TASK TO COMPLETE:
State the number of lines in these records holding "Arabia". Say nothing more.

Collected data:
────────────────────────────────────────
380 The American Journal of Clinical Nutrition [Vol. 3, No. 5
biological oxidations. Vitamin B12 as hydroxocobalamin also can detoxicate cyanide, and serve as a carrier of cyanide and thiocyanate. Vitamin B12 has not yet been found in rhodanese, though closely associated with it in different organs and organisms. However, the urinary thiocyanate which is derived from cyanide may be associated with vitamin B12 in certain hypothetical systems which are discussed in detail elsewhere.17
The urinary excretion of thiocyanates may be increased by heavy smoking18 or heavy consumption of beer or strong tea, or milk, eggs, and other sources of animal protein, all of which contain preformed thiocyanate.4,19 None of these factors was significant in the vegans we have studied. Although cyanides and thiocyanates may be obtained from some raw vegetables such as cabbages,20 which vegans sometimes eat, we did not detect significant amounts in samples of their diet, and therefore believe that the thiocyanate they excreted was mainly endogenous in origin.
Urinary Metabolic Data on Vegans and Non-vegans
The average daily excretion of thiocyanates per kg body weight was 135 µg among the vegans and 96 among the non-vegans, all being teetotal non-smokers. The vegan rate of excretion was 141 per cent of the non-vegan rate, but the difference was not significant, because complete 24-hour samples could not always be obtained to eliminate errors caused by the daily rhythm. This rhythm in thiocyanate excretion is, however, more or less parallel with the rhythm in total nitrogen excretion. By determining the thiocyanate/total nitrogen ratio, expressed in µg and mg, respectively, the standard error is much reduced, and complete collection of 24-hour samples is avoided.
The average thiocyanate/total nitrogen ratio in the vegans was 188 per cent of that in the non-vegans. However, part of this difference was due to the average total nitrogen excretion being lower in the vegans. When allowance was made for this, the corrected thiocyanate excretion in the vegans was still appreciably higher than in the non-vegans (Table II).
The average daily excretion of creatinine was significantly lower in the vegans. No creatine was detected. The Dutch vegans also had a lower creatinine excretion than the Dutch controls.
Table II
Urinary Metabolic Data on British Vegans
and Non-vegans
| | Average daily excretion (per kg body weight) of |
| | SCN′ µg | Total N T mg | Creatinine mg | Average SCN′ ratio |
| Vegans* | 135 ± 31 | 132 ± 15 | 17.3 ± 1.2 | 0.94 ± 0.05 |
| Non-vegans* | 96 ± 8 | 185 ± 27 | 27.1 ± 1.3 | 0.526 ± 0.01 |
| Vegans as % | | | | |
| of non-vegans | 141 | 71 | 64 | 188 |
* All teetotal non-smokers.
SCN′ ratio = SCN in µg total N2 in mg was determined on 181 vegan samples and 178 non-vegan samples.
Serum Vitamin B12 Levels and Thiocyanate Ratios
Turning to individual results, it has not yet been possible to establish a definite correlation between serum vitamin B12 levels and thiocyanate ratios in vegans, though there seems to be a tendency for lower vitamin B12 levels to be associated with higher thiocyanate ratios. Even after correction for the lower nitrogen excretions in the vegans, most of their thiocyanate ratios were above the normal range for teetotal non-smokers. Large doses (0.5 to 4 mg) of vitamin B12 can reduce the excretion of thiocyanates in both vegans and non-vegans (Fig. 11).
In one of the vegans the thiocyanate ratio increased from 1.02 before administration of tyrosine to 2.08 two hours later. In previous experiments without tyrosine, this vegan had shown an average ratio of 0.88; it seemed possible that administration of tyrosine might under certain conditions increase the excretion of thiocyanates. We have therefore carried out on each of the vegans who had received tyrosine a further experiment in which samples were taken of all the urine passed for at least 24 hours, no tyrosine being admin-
────────────────────────────────────────
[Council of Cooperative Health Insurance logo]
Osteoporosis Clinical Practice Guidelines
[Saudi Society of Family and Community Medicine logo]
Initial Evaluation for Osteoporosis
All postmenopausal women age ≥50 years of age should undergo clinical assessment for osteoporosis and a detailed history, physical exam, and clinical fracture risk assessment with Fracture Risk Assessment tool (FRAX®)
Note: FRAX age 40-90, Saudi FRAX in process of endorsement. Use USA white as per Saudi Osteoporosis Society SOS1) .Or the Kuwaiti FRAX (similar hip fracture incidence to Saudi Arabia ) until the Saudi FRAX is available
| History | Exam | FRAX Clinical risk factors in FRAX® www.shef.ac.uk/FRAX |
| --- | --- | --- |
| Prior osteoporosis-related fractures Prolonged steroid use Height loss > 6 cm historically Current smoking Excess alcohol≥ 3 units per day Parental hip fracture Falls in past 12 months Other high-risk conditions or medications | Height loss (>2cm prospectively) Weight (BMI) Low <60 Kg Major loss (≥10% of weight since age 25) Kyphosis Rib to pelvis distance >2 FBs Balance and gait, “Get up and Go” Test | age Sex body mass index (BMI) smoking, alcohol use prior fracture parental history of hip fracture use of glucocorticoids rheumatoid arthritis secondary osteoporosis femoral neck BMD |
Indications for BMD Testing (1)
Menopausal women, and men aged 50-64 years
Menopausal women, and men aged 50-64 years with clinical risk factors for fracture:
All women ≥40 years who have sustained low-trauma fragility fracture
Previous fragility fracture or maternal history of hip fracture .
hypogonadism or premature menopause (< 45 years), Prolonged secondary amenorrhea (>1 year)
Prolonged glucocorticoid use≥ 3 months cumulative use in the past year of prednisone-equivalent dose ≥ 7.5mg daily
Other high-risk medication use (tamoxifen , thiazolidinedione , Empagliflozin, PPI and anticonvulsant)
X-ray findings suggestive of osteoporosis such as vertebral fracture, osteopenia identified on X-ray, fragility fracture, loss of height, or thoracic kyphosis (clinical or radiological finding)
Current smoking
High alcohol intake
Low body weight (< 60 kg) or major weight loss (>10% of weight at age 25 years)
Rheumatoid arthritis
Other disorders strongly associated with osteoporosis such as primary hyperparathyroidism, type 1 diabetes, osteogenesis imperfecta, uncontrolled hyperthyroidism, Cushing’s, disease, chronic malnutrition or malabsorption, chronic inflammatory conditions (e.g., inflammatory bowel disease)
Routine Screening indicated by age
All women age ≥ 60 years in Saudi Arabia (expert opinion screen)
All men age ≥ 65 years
────────────────────────────────────────
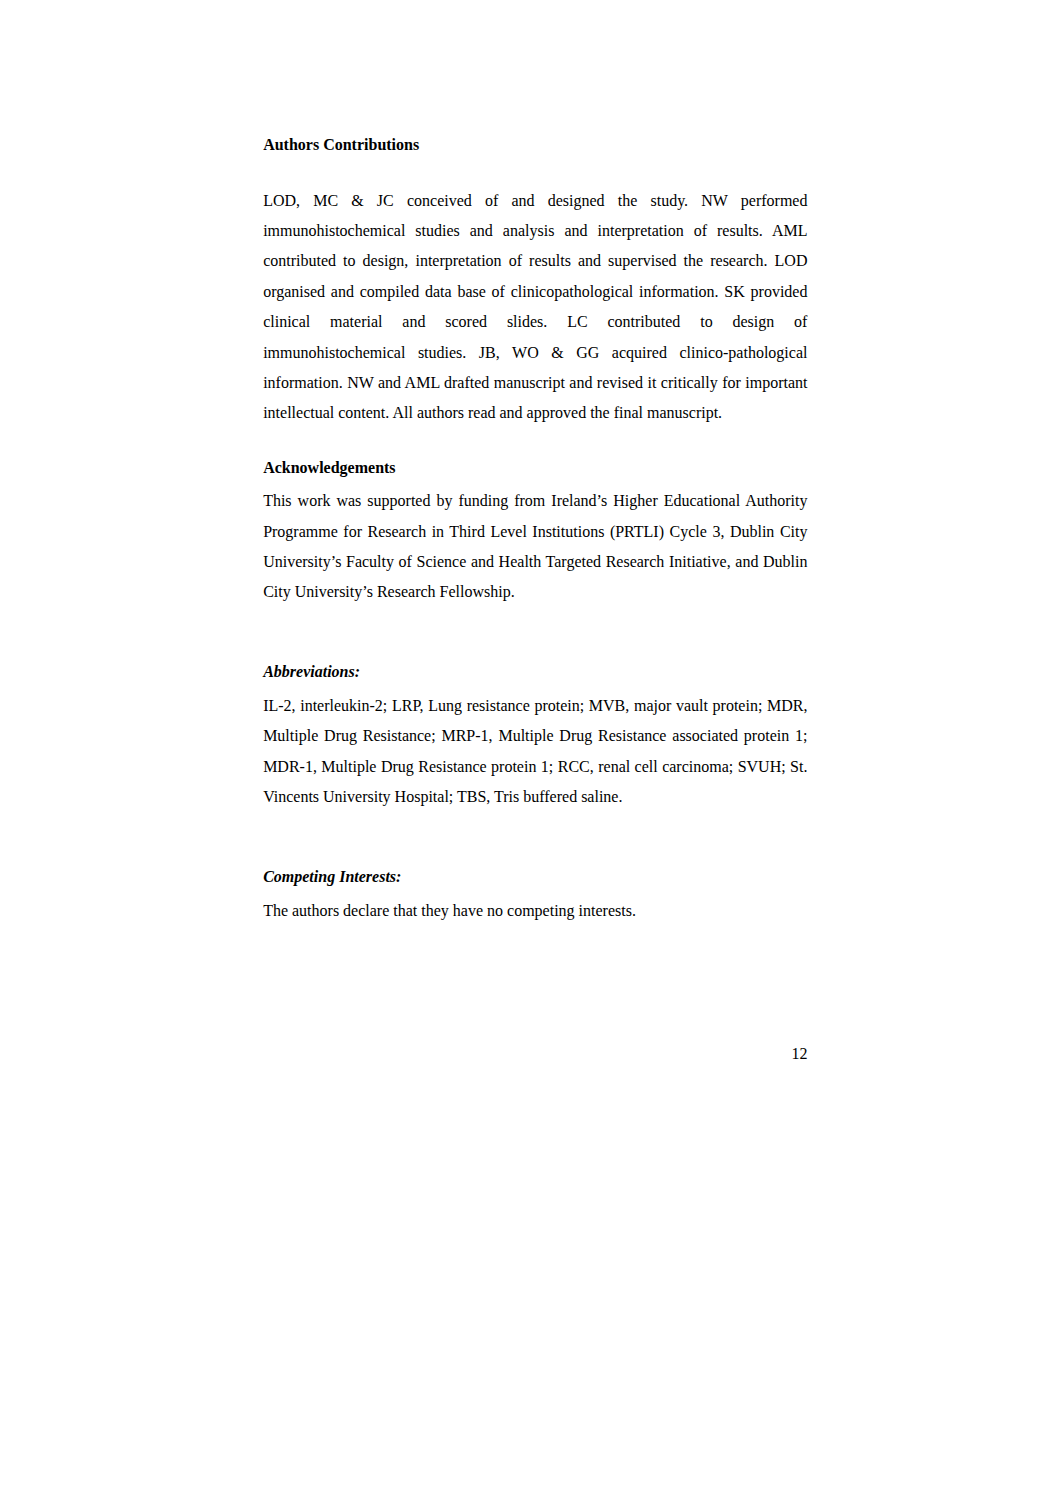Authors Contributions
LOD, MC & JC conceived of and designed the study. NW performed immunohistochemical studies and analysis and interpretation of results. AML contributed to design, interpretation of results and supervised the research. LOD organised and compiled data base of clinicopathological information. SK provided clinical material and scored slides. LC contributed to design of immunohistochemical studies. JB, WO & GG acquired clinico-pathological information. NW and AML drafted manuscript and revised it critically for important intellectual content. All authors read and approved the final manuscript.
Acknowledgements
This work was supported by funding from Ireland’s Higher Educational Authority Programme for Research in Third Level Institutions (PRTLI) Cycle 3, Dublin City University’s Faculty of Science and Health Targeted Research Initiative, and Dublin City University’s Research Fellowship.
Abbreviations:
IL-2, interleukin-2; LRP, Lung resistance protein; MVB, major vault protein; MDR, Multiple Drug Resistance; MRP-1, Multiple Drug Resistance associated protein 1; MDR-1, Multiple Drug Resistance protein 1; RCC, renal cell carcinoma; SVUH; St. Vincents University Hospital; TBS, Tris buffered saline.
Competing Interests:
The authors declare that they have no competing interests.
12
────────────────────────────────────────
YOUR RESPONSE:
2